-- DATA EXTRACTS follows --

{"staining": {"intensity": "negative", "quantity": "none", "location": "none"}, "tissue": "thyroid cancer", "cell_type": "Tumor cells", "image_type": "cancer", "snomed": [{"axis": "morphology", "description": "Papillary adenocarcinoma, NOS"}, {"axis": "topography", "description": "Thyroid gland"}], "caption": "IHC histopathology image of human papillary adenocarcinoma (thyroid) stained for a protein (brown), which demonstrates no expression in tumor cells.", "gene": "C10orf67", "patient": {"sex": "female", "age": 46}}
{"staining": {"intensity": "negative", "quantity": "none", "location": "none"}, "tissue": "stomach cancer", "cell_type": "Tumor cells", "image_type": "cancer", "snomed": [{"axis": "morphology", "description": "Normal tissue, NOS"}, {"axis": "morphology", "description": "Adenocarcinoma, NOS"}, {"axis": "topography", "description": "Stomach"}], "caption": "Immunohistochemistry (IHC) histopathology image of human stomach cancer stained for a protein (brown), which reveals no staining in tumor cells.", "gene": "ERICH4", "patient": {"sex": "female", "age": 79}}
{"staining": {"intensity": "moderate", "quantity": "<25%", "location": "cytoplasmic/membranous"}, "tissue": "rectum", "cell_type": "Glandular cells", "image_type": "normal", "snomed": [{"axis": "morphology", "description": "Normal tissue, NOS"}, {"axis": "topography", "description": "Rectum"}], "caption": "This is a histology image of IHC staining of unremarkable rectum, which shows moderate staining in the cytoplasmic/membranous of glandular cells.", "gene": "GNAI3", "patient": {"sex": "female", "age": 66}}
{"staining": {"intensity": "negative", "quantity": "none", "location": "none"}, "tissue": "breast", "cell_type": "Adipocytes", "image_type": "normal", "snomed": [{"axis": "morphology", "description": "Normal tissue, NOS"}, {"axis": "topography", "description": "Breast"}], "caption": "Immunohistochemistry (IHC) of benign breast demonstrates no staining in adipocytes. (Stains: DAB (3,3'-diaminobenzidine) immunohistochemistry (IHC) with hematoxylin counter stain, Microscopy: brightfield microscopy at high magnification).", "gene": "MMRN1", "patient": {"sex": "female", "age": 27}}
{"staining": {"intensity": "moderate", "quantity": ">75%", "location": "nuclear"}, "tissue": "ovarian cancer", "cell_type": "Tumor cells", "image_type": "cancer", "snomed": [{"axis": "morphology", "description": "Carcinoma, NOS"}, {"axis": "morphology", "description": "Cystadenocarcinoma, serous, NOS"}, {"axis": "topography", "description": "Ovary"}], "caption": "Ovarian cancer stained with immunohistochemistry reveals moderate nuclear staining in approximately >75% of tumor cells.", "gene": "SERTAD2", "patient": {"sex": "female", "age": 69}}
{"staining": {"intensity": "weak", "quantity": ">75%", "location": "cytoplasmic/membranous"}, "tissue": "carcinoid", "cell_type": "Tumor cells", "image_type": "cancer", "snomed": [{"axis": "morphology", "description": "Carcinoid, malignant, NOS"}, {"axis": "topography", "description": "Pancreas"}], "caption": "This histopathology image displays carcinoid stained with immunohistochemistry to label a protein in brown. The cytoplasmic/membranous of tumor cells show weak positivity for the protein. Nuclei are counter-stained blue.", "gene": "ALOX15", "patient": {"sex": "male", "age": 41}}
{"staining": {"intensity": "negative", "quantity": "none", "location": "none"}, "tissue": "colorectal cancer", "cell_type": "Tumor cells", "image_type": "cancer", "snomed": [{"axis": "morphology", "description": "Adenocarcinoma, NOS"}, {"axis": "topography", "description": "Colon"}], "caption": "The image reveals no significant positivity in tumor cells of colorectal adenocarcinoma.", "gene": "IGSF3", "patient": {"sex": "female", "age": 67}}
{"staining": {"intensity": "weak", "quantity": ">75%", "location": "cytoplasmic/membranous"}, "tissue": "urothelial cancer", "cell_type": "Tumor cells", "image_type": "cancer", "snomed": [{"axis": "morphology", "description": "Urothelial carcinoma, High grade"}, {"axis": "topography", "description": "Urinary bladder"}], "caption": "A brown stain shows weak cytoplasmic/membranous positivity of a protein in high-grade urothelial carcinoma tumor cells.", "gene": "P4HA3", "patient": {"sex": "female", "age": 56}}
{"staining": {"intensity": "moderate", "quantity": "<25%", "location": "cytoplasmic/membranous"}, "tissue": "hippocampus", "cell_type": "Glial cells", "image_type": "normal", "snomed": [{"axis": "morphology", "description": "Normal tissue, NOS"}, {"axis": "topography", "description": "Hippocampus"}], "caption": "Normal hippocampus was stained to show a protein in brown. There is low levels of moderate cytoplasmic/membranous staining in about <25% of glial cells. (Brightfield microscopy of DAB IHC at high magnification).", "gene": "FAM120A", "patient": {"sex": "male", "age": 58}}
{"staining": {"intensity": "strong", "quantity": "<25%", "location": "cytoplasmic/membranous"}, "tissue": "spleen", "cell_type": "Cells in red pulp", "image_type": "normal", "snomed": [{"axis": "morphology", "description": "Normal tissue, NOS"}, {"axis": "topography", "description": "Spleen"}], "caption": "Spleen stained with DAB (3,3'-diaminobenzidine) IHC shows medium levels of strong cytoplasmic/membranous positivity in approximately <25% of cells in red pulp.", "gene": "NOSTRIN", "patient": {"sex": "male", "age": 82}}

-- DATA EXTRACTS concluded --

WHAT IS REQUIRED: Could you please repeat the data exactly as given?

YOUR SOLUTION:
{"staining": {"intensity": "negative", "quantity": "none", "location": "none"}, "tissue": "thyroid cancer", "cell_type": "Tumor cells", "image_type": "cancer", "snomed": [{"axis": "morphology", "description": "Papillary adenocarcinoma, NOS"}, {"axis": "topography", "description": "Thyroid gland"}], "caption": "IHC histopathology image of human papillary adenocarcinoma (thyroid) stained for a protein (brown), which demonstrates no expression in tumor cells.", "gene": "C10orf67", "patient": {"sex": "female", "age": 46}}
{"staining": {"intensity": "negative", "quantity": "none", "location": "none"}, "tissue": "stomach cancer", "cell_type": "Tumor cells", "image_type": "cancer", "snomed": [{"axis": "morphology", "description": "Normal tissue, NOS"}, {"axis": "morphology", "description": "Adenocarcinoma, NOS"}, {"axis": "topography", "description": "Stomach"}], "caption": "Immunohistochemistry (IHC) histopathology image of human stomach cancer stained for a protein (brown), which reveals no staining in tumor cells.", "gene": "ERICH4", "patient": {"sex": "female", "age": 79}}
{"staining": {"intensity": "moderate", "quantity": "<25%", "location": "cytoplasmic/membranous"}, "tissue": "rectum", "cell_type": "Glandular cells", "image_type": "normal", "snomed": [{"axis": "morphology", "description": "Normal tissue, NOS"}, {"axis": "topography", "description": "Rectum"}], "caption": "This is a histology image of IHC staining of unremarkable rectum, which shows moderate staining in the cytoplasmic/membranous of glandular cells.", "gene": "GNAI3", "patient": {"sex": "female", "age": 66}}
{"staining": {"intensity": "negative", "quantity": "none", "location": "none"}, "tissue": "breast", "cell_type": "Adipocytes", "image_type": "normal", "snomed": [{"axis": "morphology", "description": "Normal tissue, NOS"}, {"axis": "topography", "description": "Breast"}], "caption": "Immunohistochemistry (IHC) of benign breast demonstrates no staining in adipocytes. (Stains: DAB (3,3'-diaminobenzidine) immunohistochemistry (IHC) with hematoxylin counter stain, Microscopy: brightfield microscopy at high magnification).", "gene": "MMRN1", "patient": {"sex": "female", "age": 27}}
{"staining": {"intensity": "moderate", "quantity": ">75%", "location": "nuclear"}, "tissue": "ovarian cancer", "cell_type": "Tumor cells", "image_type": "cancer", "snomed": [{"axis": "morphology", "description": "Carcinoma, NOS"}, {"axis": "morphology", "description": "Cystadenocarcinoma, serous, NOS"}, {"axis": "topography", "description": "Ovary"}], "caption": "Ovarian cancer stained with immunohistochemistry reveals moderate nuclear staining in approximately >75% of tumor cells.", "gene": "SERTAD2", "patient": {"sex": "female", "age": 69}}
{"staining": {"intensity": "weak", "quantity": ">75%", "location": "cytoplasmic/membranous"}, "tissue": "carcinoid", "cell_type": "Tumor cells", "image_type": "cancer", "snomed": [{"axis": "morphology", "description": "Carcinoid, malignant, NOS"}, {"axis": "topography", "description": "Pancreas"}], "caption": "This histopathology image displays carcinoid stained with immunohistochemistry to label a protein in brown. The cytoplasmic/membranous of tumor cells show weak positivity for the protein. Nuclei are counter-stained blue.", "gene": "ALOX15", "patient": {"sex": "male", "age": 41}}
{"staining": {"intensity": "negative", "quantity": "none", "location": "none"}, "tissue": "colorectal cancer", "cell_type": "Tumor cells", "image_type": "cancer", "snomed": [{"axis": "morphology", "description": "Adenocarcinoma, NOS"}, {"axis": "topography", "description": "Colon"}], "caption": "The image reveals no significant positivity in tumor cells of colorectal adenocarcinoma.", "gene": "IGSF3", "patient": {"sex": "female", "age": 67}}
{"staining": {"intensity": "weak", "quantity": ">75%", "location": "cytoplasmic/membranous"}, "tissue": "urothelial cancer", "cell_type": "Tumor cells", "image_type": "cancer", "snomed": [{"axis": "morphology", "description": "Urothelial carcinoma, High grade"}, {"axis": "topography", "description": "Urinary bladder"}], "caption": "A brown stain shows weak cytoplasmic/membranous positivity of a protein in high-grade urothelial carcinoma tumor cells.", "gene": "P4HA3", "patient": {"sex": "female", "age": 56}}
{"staining": {"intensity": "moderate", "quantity": "<25%", "location": "cytoplasmic/membranous"}, "tissue": "hippocampus", "cell_type": "Glial cells", "image_type": "normal", "snomed": [{"axis": "morphology", "description": "Normal tissue, NOS"}, {"axis": "topography", "description": "Hippocampus"}], "caption": "Normal hippocampus was stained to show a protein in brown. There is low levels of moderate cytoplasmic/membranous staining in about <25% of glial cells. (Brightfield microscopy of DAB IHC at high magnification).", "gene": "FAM120A", "patient": {"sex": "male", "age": 58}}
{"staining": {"intensity": "strong", "quantity": "<25%", "location": "cytoplasmic/membranous"}, "tissue": "spleen", "cell_type": "Cells in red pulp", "image_type": "normal", "snomed": [{"axis": "morphology", "description": "Normal tissue, NOS"}, {"axis": "topography", "description": "Spleen"}], "caption": "Spleen stained with DAB (3,3'-diaminobenzidine) IHC shows medium levels of strong cytoplasmic/membranous positivity in approximately <25% of cells in red pulp.", "gene": "NOSTRIN", "patient": {"sex": "male", "age": 82}}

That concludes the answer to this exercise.